On 4 June 2010, British Sky Broadcasting and Virgin Media announced that they had reached an agreement for the acquisition by Sky of Virgin Media Television. Virgin1 was also a part of the deal, but was rebranded as Channel One on 3 September 2010, as the Virgin name wasn't licensed to Sky.

=== Closure ===

On 15 September 2010, BSkyB announced that it would close Channel One and its sister channels Bravo and Bravo 2. Sky, having carried out a review of the VMTV channels, found that Channel One was too similar to Sky3, with which it sat alongside as a free to air channel on Freeview. Challenge would utilise Channel One's former Freeview slot, and receive a large boost in its programming budget. At 06:00 on 1 February 2011, Channel One ceased broadcasting on all platforms; the last programme being an episode of Star Trek: Enterprise.
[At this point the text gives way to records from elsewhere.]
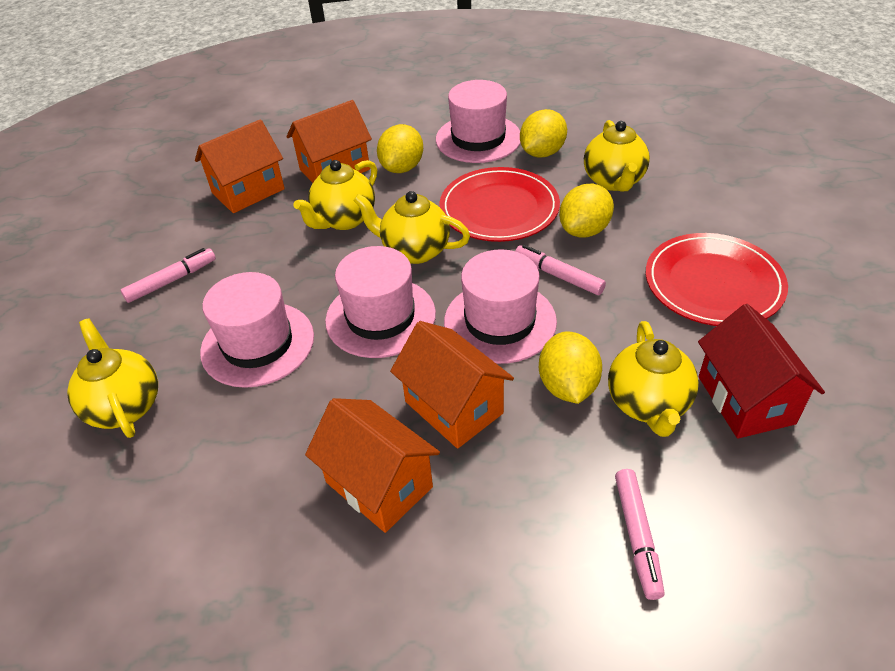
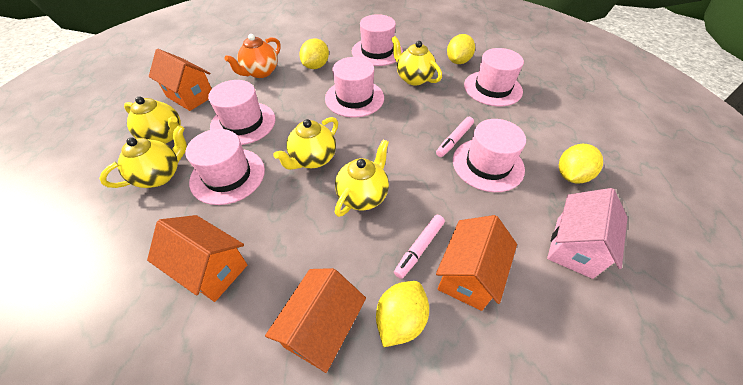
orange teapot: 0 -> 1
pink hat: 4 -> 6
pink house: 0 -> 1
pink marker: 3 -> 2
red house: 1 -> 0
red plate: 2 -> 0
Since its closure, many programmes, including sci-fi and drama programming, were incorporated into Sky's free-to-air channel, Pick TV (a rebranding from Sky3), whilst premium programming was moved to Sky's pay TV channels.
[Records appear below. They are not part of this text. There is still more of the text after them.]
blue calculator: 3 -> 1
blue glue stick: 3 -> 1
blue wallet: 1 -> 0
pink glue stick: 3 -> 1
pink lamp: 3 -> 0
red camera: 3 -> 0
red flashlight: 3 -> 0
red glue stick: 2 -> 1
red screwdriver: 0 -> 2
== Most watched broadcasts ==
The following is a list of the ten most watched shows on Channel One, based on Live +7 data supplied by BARB up to 18 October 2010.
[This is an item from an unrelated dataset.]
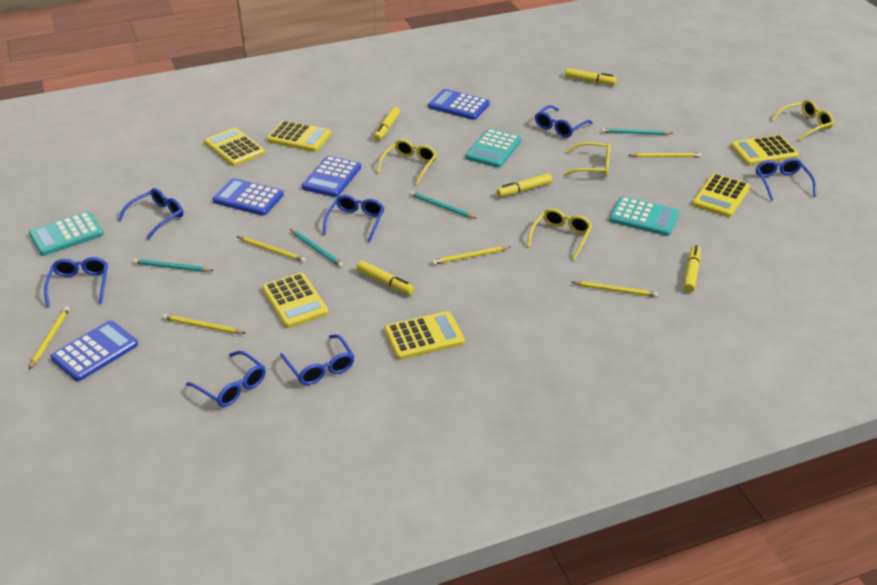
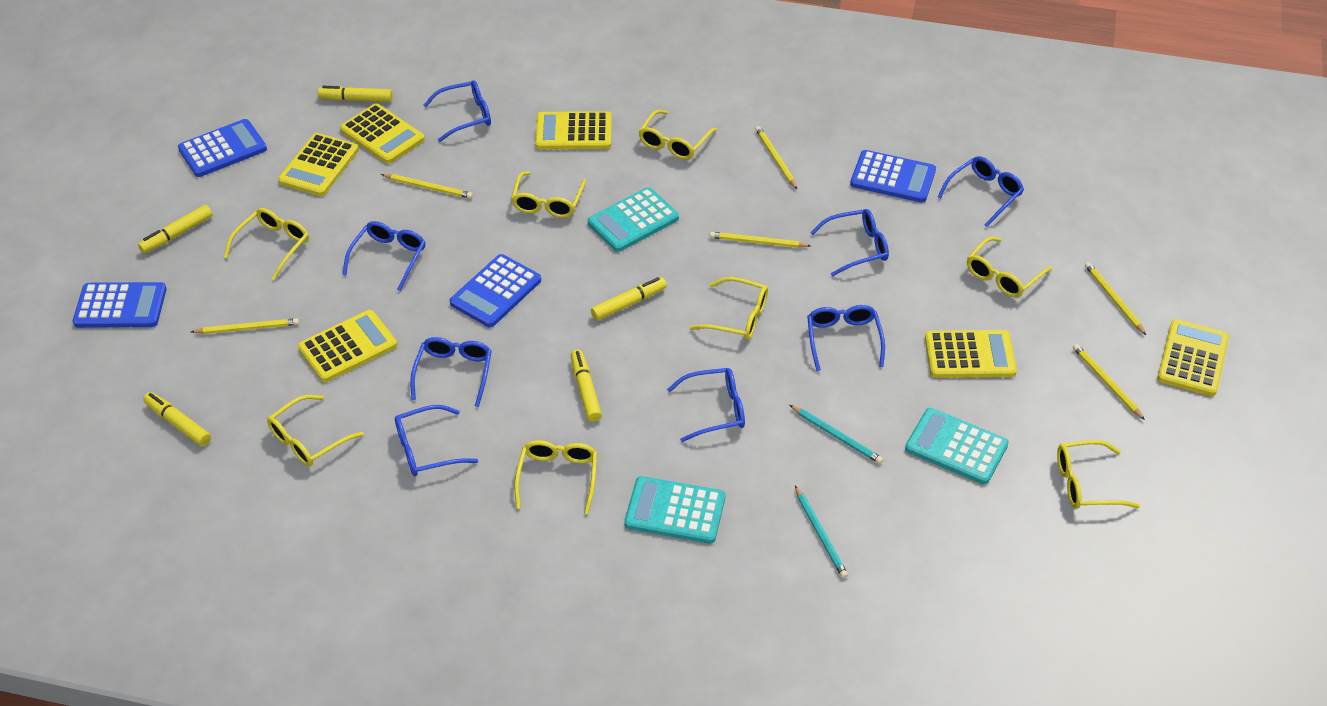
blue glasses: 7 -> 8
turquoise pencil: 4 -> 2
yellow glasses: 4 -> 8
| Rank | Show | Episode | Number of viewers | Date |
|---|---|---|---|---|
| 1 | Terminator: The Sarah Connor Chronicles | 1.01 – "Pilot" | 764,000 | 21 February 2008 |
| 2 | Warehouse 13 | 1.01 – "Pilot" | 570,000 | 8 April 2010 |
| 3 | Warehouse 13 | 1.02 – "Resonance" | 555,000 | 15 April 2010 |
| 4 | V | 1.01 – "Pilot" | 541,000 | 11 October 2010 |
| 5 | V | 1.02 – "There is No Normal Anymore" | 495,000 | 18 October 2010 |
| 6 | Warehouse 13 | 1.04 – "Claudia" | 479,000 | 29 April 2010 |
| 7 | Terminator: The Sarah Connor Chronicles | 1.03 – "The Turk" | 463,000 | 6 March 2008 |
| 8 | Terminator: The Sarah Connor Chronicles | 1.05 – "Queen's Gambit" | 450,000 | 20 March 2008 |
| 9 | Terminator: The Sarah Connor Chronicles | 1.02 – "Gnothi Seauton" | 446,000 | 28 February 2008 |
| 10 | Terminator: The Sarah Connor Chronicles | 1.04 – "Heavy Metal" | 445,000 | 13 March 2008 |

== Programming ==

The schedule for Virgin1 consisted of a mixture of British and American comedy, drama and factual programming, both acquired and commissioned. The channel was pitched between male-targeted channel Bravo and female-targeted channel Living. In addition to exclusive content, Virgin1 also showed some content from Living, Bravo and Challenge.